She nodded and rose. They made their way out of the Rooms and down into the restaurant on the ground-floor. They found a little table near the wall and he ordered some pâté sandwiches and champagne. Whilst they waited she counted up her money, making calculations on a slip of paper. Draconmeyer leaned back in his chair, watching her. His back was towards the door and they were at the end table. He permitted himself the luxury of looking at her almost greedily; of dropping, for a few moments, the mask which he placed always upon his features in her presence. In his way the man was an artist, a great collector of pictures and bronzes, a real lover and seeker after perfection. Often he found himself wandering towards his little gallery, content to stand about and gloat over some of his most treasured possessions. Yet the man's personality clashed often with his artistic pretensions. He scarcely ever found himself amongst his belongings without realising the existence of a curious feeling, wholly removed from the pure artistic pleasure of their contemplation. It was the sense of ownership which thrilled him. Something of the same sensation was upon him now. She was the sort of woman he had craved for always—slim, elegant, and what to him, with his quick powers of observation, counted for so much, she was modish, reflecting in her presence, her dress and carriage, even her speech, the best type of the prevailing fashion. She excited comment wherever she appeared. People, as he knew very well even now, were envying him his companion. And beneath it all—she, the woman, was there. All his life he had fought for the big things—political power, immense wealth, the confidence of his great master—all these had come to him easily. And at that moment they were like baubles!
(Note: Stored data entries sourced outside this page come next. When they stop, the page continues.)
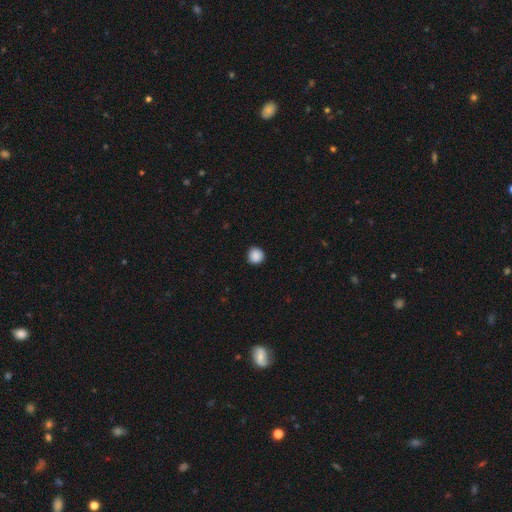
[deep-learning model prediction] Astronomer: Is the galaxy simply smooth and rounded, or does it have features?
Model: smooth — 88%.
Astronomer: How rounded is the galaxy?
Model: round — 94%.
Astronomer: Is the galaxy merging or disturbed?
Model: none — 90%.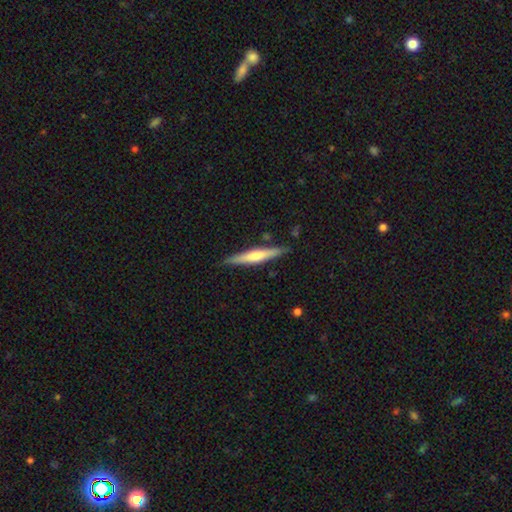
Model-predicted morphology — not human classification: featured or disk 53%, smooth 42%, star or artifact 5%. Down the decision tree: edge-on disk — yes (96%); edge-on bulge — rounded (72%); merging — none (87%).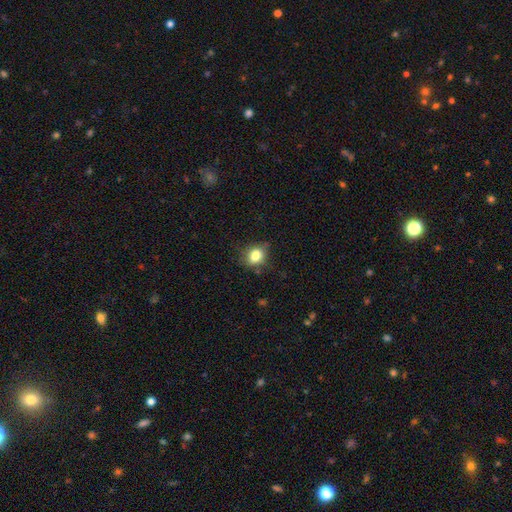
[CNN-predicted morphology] type=smooth (81%); roundness=round (59%); merging=none (76%).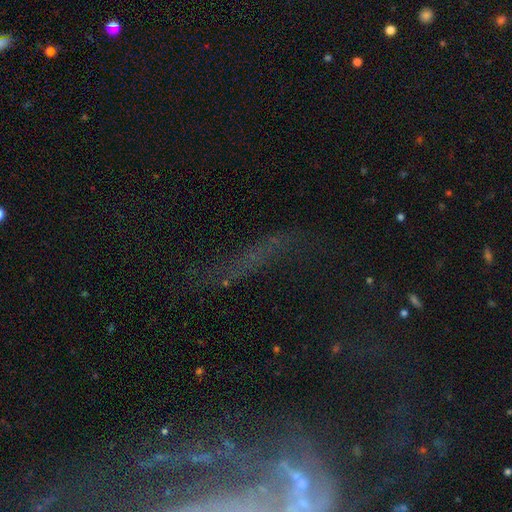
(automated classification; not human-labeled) Q: Smooth or featured?
A: star or artifact (46%); runner-up: featured or disk (34%)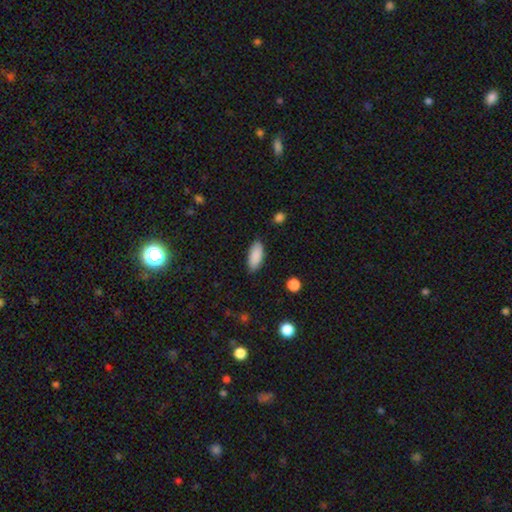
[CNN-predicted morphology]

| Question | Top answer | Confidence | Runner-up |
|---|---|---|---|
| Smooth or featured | smooth | 89% | star or artifact (6%) |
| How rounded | in between | 83% | cigar-shaped (15%) |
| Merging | none | 85% | minor disturbance (11%) |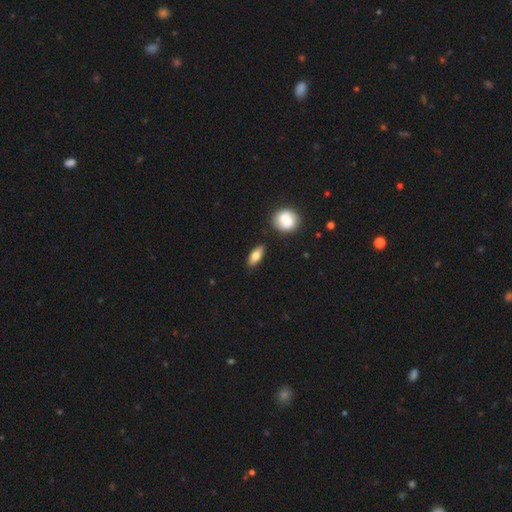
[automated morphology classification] Smooth or featured?
  - smooth: 73% *
  - featured or disk: 20%
  - star or artifact: 7%
How rounded?
  - in between: 78% *
  - cigar-shaped: 16%
  - round: 6%
Merging?
  - none: 86% *
  - minor disturbance: 10%
  - merger: 3%
  - major disturbance: 2%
She looked up at last and there was a slight frown upon her forehead.
"I am still a little down, starting from where I had the ten mille," she sighed. "I thought—"
She stopped short. There was a curious change in her face. Her eyes were fixed upon some person approaching. Draconmeyer turned quickly in his chair. Almost as he did so, Hunterleys paused before their table. Violet looked up at him with quivering lips. For a moment it seemed as though she were stepping out of her sordid surroundings.
"Henry!" she exclaimed. "Did you come to look for me? Did you know that we were here?"
"How should I?" he answered calmly. "I was strolling around with David Briston. We are at the Opera."
"At the Opera," she repeated.
"My little protégée, Felicia Roche, is singing," he went on, "in Aïda. If she does as well in the next act as she has done in this, her future is made."
He was on the point of adding the news of Felicia's engagement to the young man who had momentarily deserted him. Some evil chance changed his intention.
"Why do you call her your little protégée?" she demanded.
"It isn't quite correct, is it?" he answered, a little absently. "There are three or four of us who are doing what we can to look after her. Her father was a prominent member of the Wigwam Club. The girl won the musical scholarship we have there. She has more than repaid us for our trouble, I am glad to say."
"I have no doubt that she has," Violet replied, lifting her eyes.
There was a moment's silence. The significance of her words was entirely lost upon Hunterleys.
"Isn't this rather a new departure of yours?" he asked, glancing disdainfully towards Draconmeyer. "I thought that you so much preferred to play at the Club."
"So I do," she assented, "but I was just beginning to win when the Club closed at eight o'clock, and so we came on here."
"Your good fortune continues, I hope?"
"It varies," she answered hurriedly, "but it will come, I am sure. I have been very near a big win more than once."
He seemed on the point of departure. She leaned a little forward.
"You had my note, Henry?"
Her tone was almost beseeching. Draconmeyer, who was listening with stony face, shivered imperceptibly.
"Thank you, yes," Hunterleys replied, frowning slightly. "I am sorry, but I am not at liberty to do what you suggest just at present. I wish you good fortune."
He turned around and walked back to the other end of the room, where Briston was standing at the bar. She looked after him for a moment as though she failed to understand his words. Then her face hardened. Draconmeyer leaned towards her.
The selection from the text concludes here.